Nolan Stevens in conversation with Yinka Shonibare MBE
Fifteen years on since he last exhibited on the African continent, Nolan Stevens sat down with Yinka Shonibare MBE to discuss his upcoming exhibition at the Goodman Gallery in Johannesburg – ‘Ruins Decorated’. Their conversation largely revolved around the complexities of the contemporary African art aesthetic – a topic Shonibare holds close to his heart.
Yinka Shonibare MBE, Clementia, 2018. Fibreglass sculpture, hand-painted with Batik pattern, and steelbase plate or plinth. Figure: 143.5 x 81 x 53cm. Plinth: 70 x 90 x 70cm. Courtesy of the artist & Goodman Gallery.
Nolan Stevens: Your exhibition opens on the 1st September 2018 at the Goodman Gallery in Johannesburg. Other than your ‘Wind Sculpture’ which is set to be unveiled at Cape Town’s Norval Foundation next year – what can we expect to see at ‘Ruins Redecorated’?
Yinka Shonibare MBE: I’ll be looking at the end of an empire and considering a remaking of the hybrid identity of post-colonial citizens of Africa. But in a way, I’ve actually gone back to look at two separate empires. So – there’s the Roman Empire and then the British Empire. Of course, the issue of African independence after colonialism will also be a plot in this exhibition. The Roman sculptures on show are refitted with colours of the fabrics I use. Some of them are created from this ideal of Roman sculptured objects, and have been deliberately charged by this ideal of white marble as being a civilised theme of a westernised cultural aesthetic. So that view has been challenged by the way these sculptures have been appropriated.

(Stored entries)
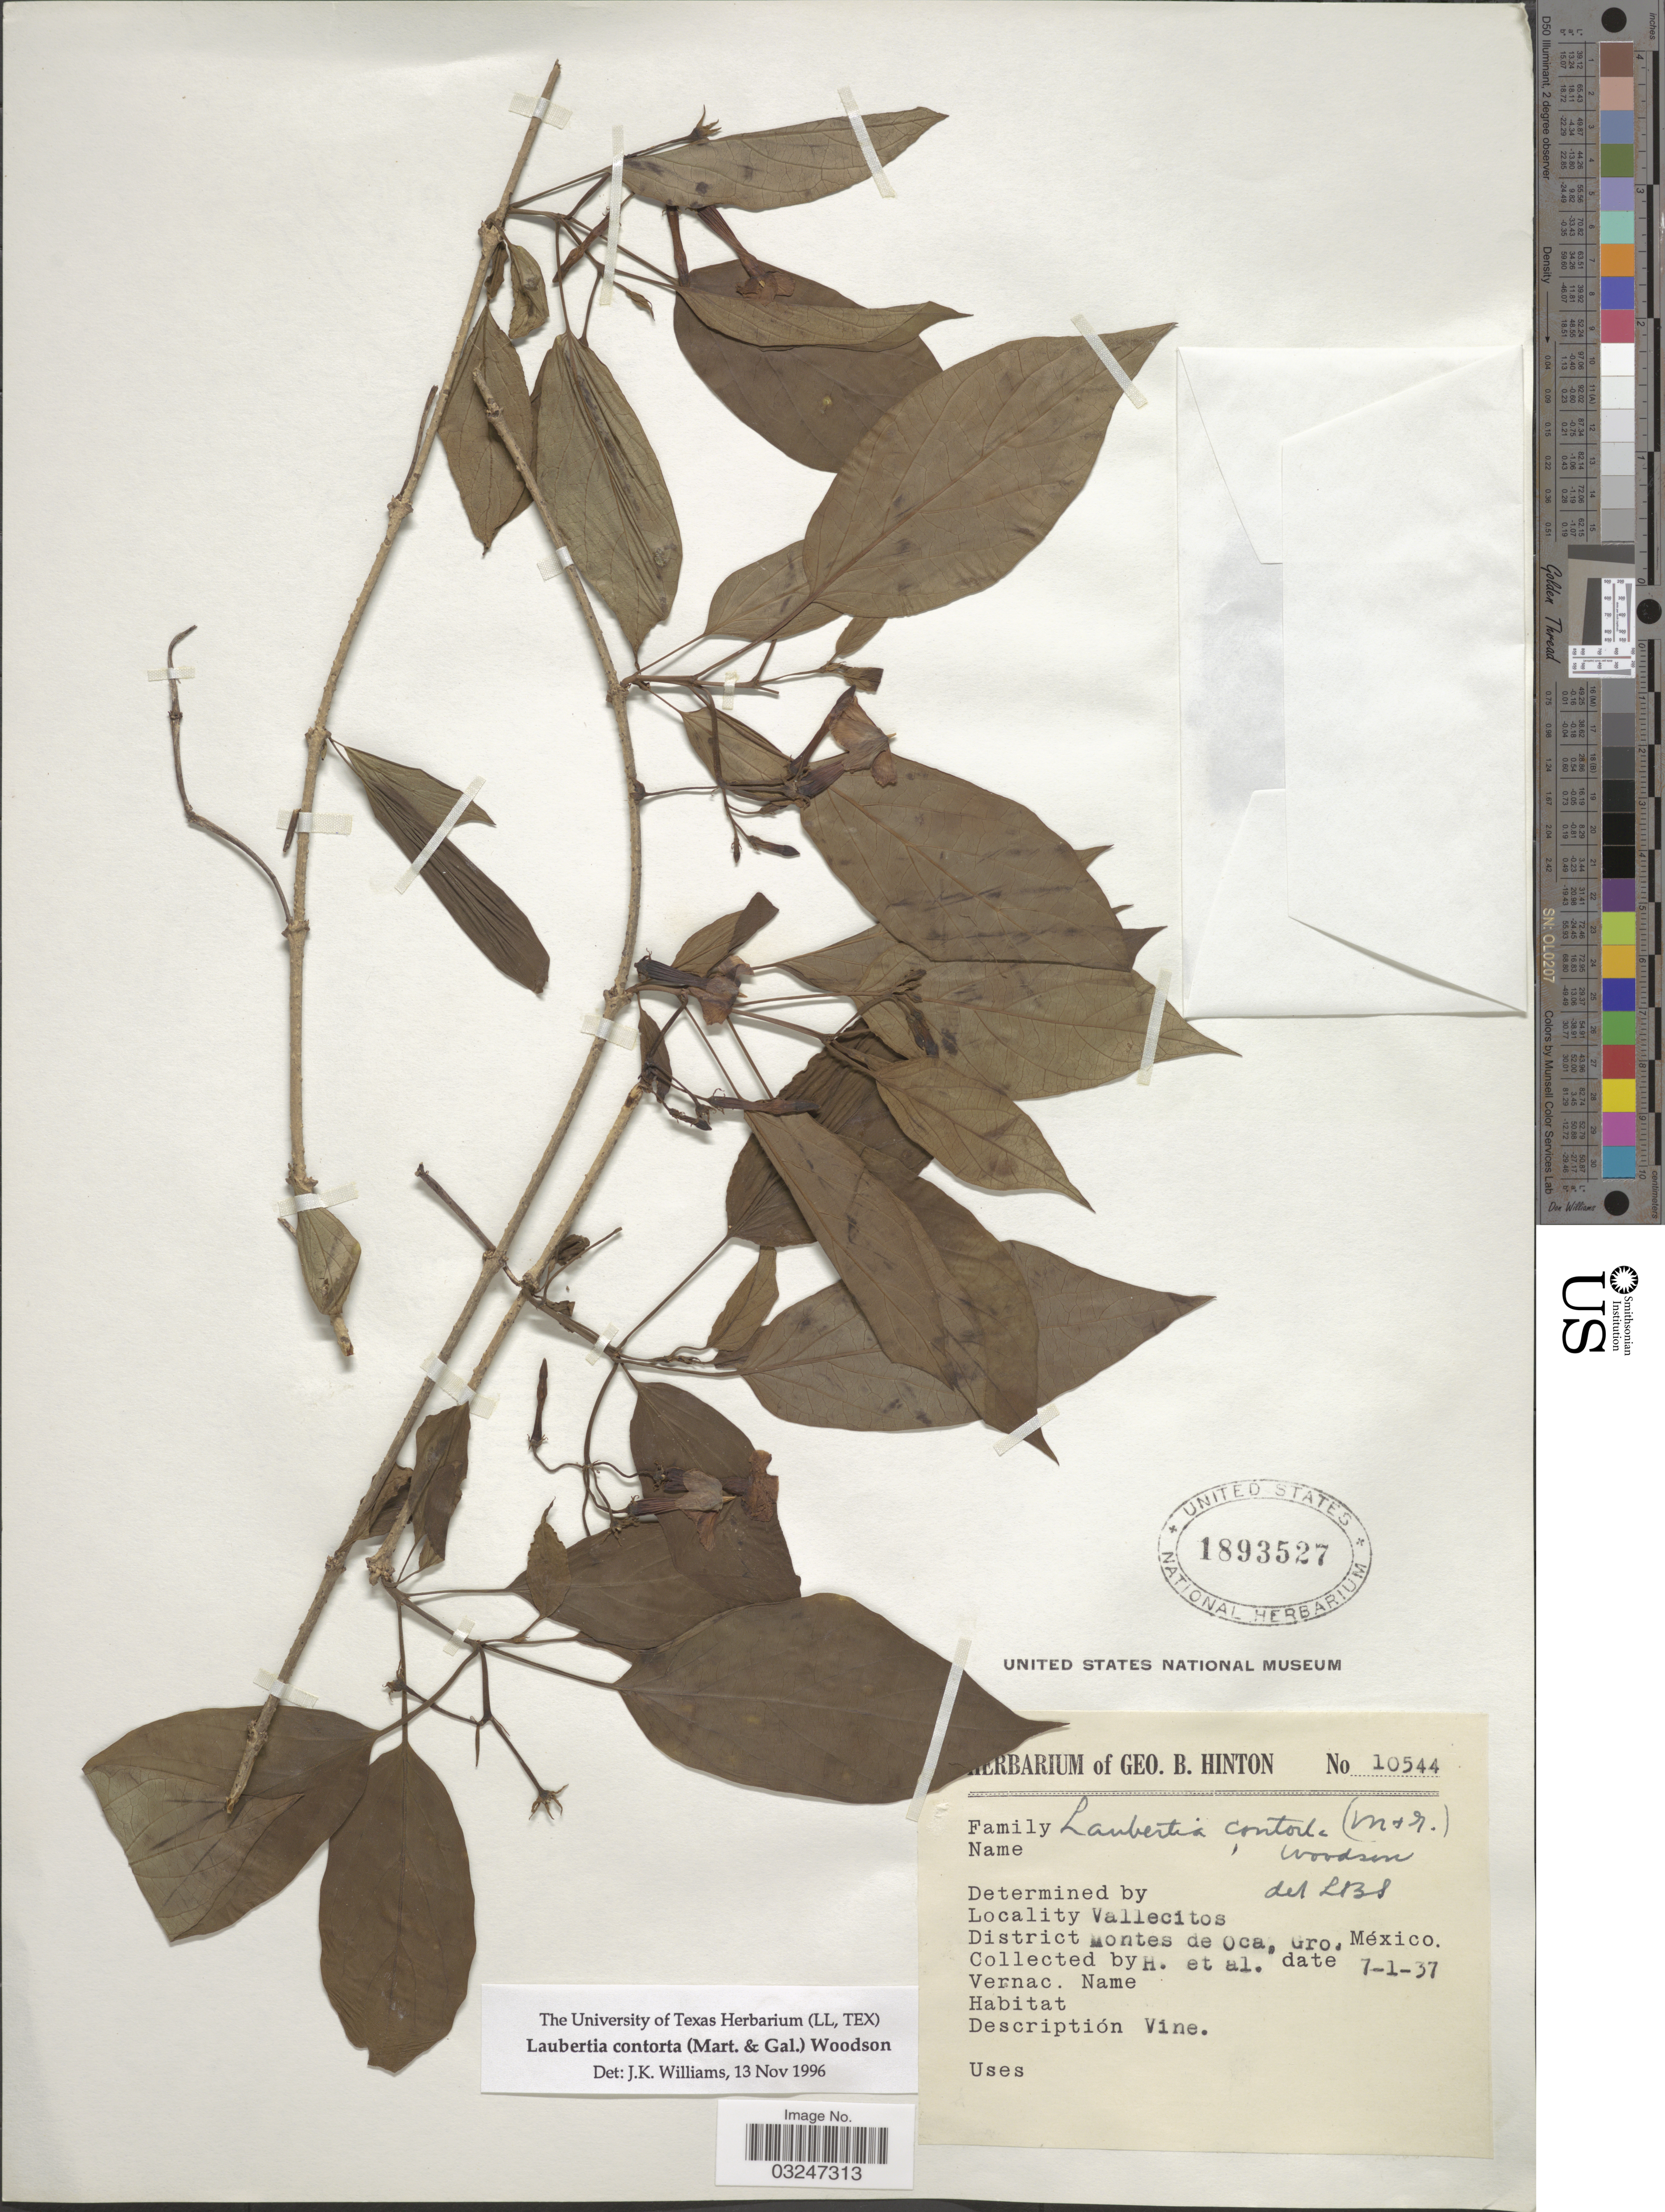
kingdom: Plantae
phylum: Tracheophyta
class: Magnoliopsida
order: Gentianales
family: Apocynaceae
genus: Laubertia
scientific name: Laubertia contorta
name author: (M. Martens & Galeotti) Woodson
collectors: G. B. Hinton & et al.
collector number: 10544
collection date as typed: Transcribed d/m/y: 7/1/37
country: Mexico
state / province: Guerrero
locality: Vallecitos. District Montes de Oca, Gro.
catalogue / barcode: US 1893527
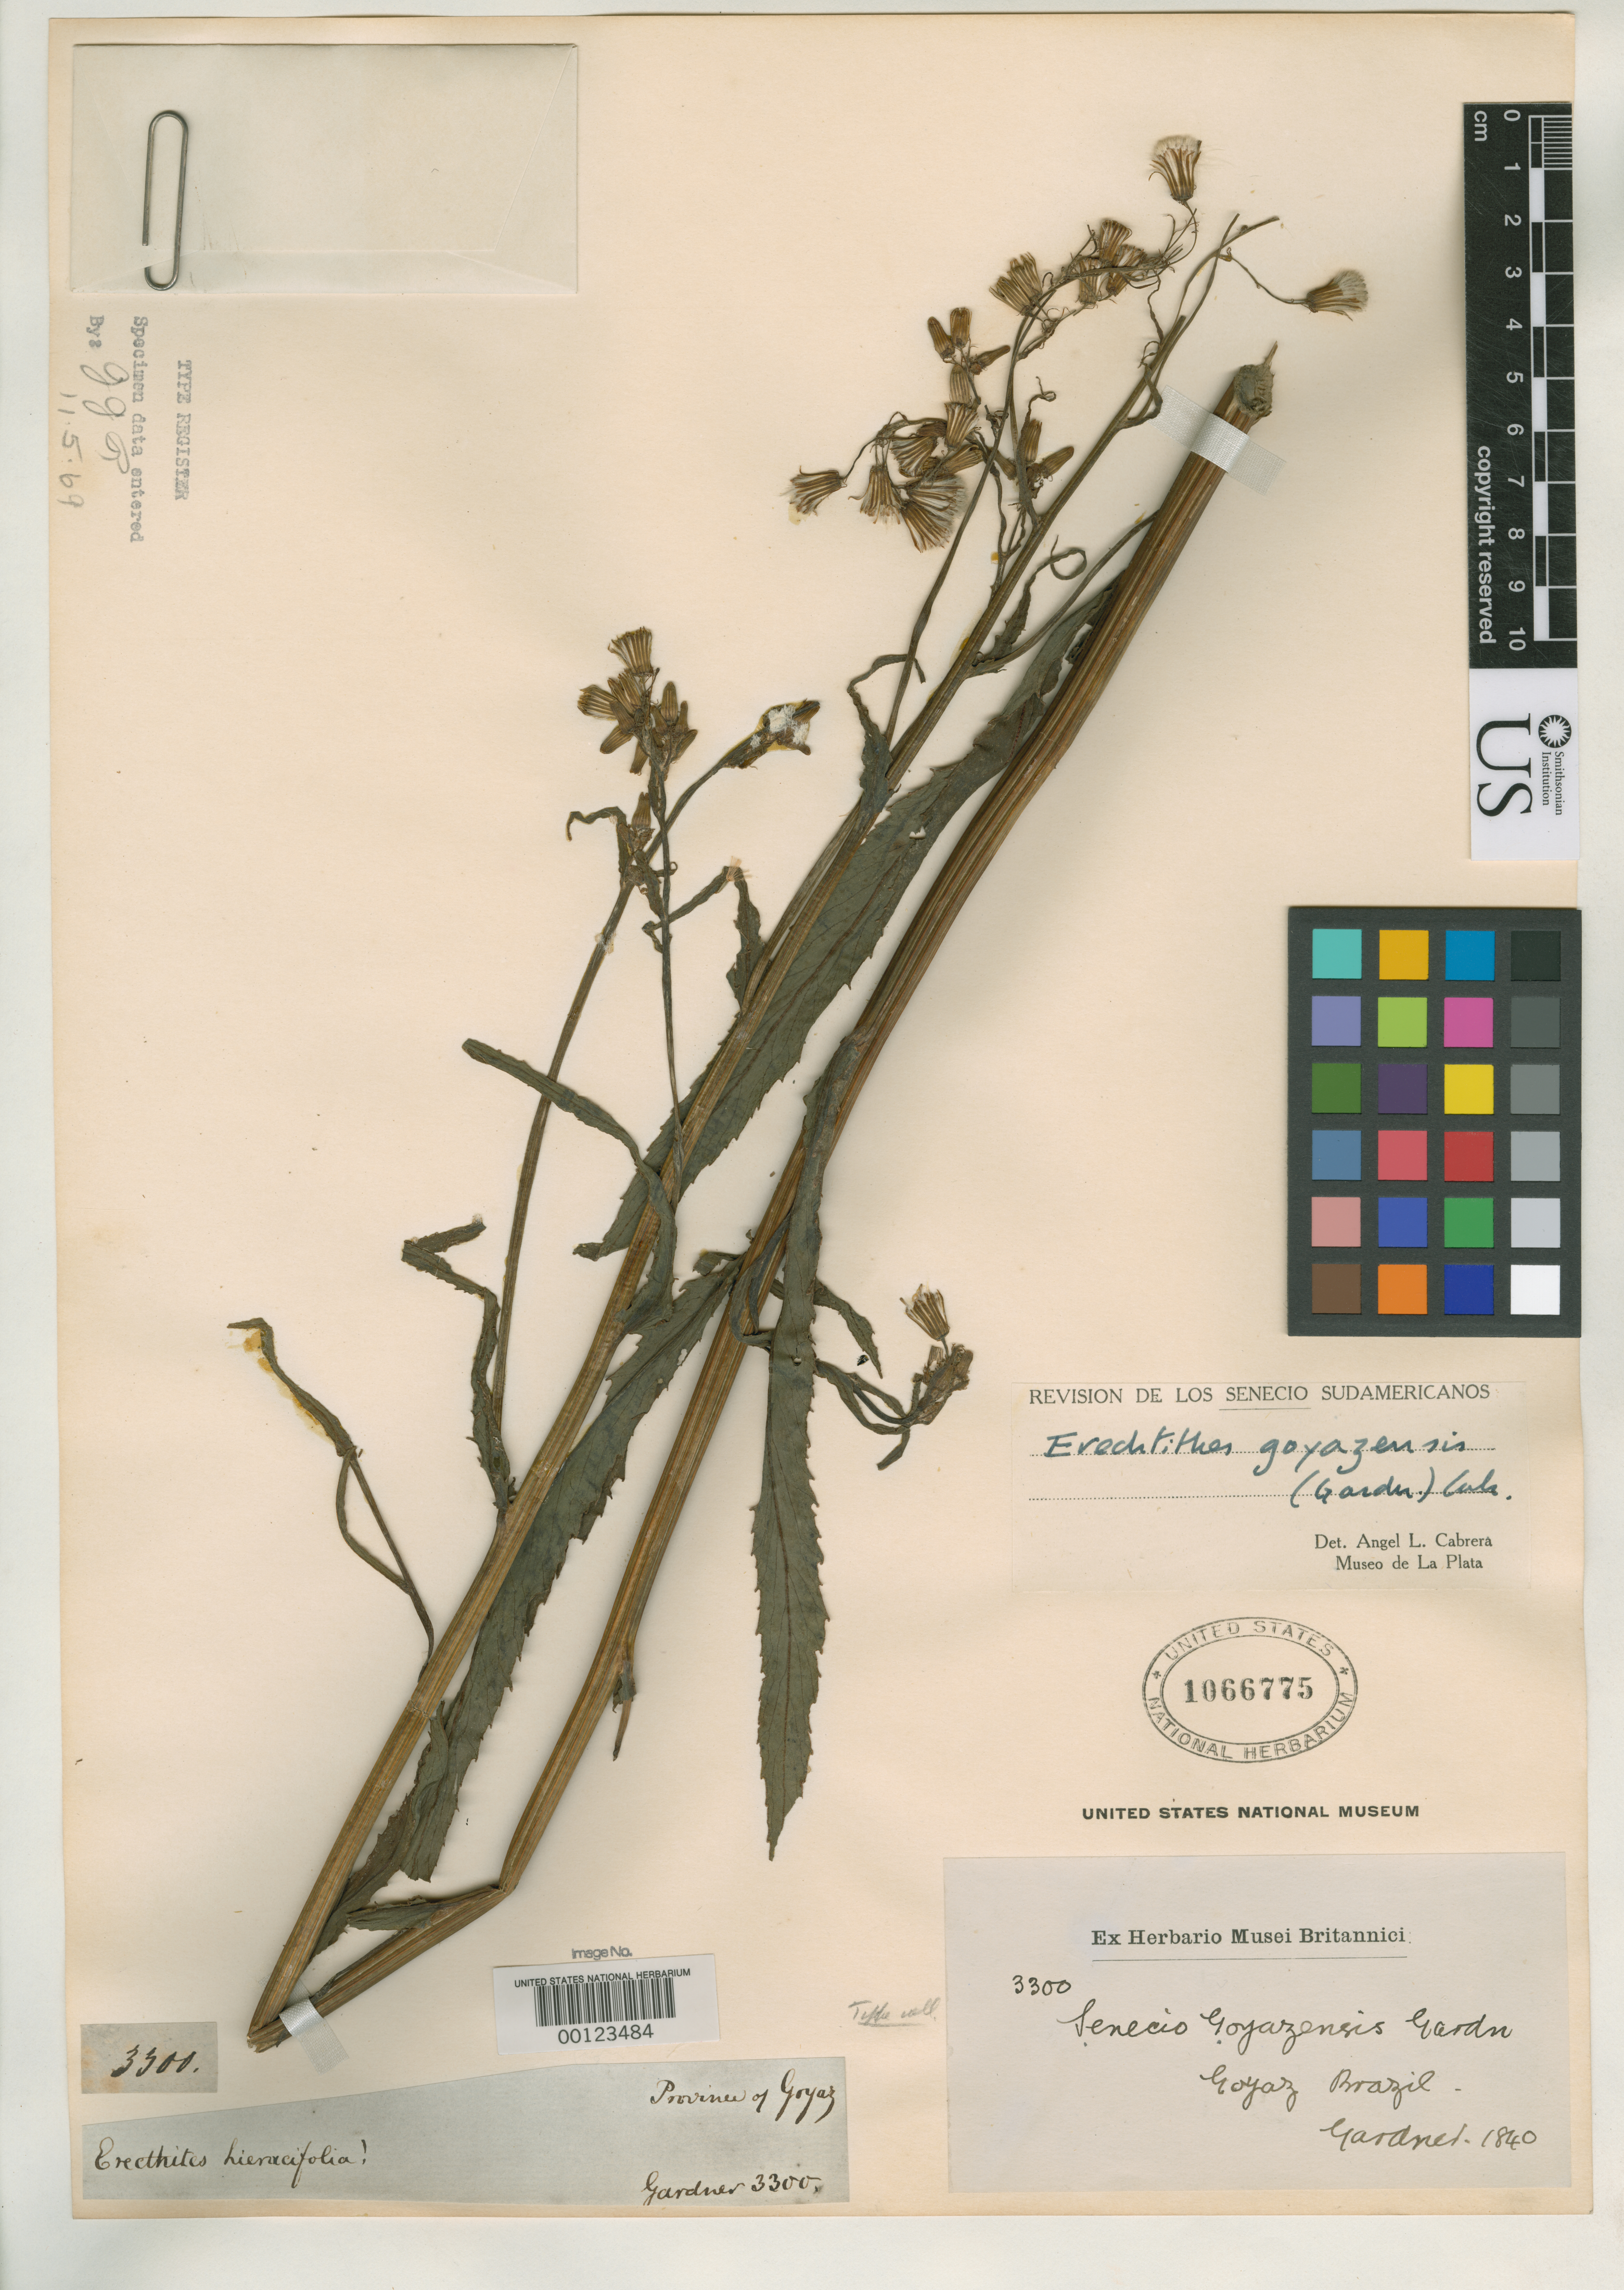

Actions to take:
**A)** Answer these questions using the interview:
(i) In which city is the Goodman Gallery?
(ii) What are the dimensions given for the plinth of Clementia?
(iii) Which two empires does Shonibare say he has gone back to look at?
**B)** Update everything in the interview from "Nolan Stevens in" down to "at ‘Ruins Redecorated’?", putting "Bronze" wherever "Fibreglass" appears.

Outputs for the tasks:
**A)**
(i) Johannesburg
(ii) 70 x 90 x 70cm
(iii) The Roman Empire and the British Empire

**B)**
Nolan Stevens in conversation with Yinka Shonibare MBE
Fifteen years on since he last exhibited on the African continent, Nolan Stevens sat down with Yinka Shonibare MBE to discuss his upcoming exhibition at the Goodman Gallery in Johannesburg – ‘Ruins Decorated’. Their conversation largely revolved around the complexities of the contemporary African art aesthetic – a topic Shonibare holds close to his heart.
Yinka Shonibare MBE, Clementia, 2018. Bronze sculpture, hand-painted with Batik pattern, and steelbase plate or plinth. Figure: 143.5 x 81 x 53cm. Plinth: 70 x 90 x 70cm. Courtesy of the artist & Goodman Gallery.
Nolan Stevens: Your exhibition opens on the 1st September 2018 at the Goodman Gallery in Johannesburg. Other than your ‘Wind Sculpture’ which is set to be unveiled at Cape Town’s Norval Foundation next year – what can we expect to see at ‘Ruins Redecorated’?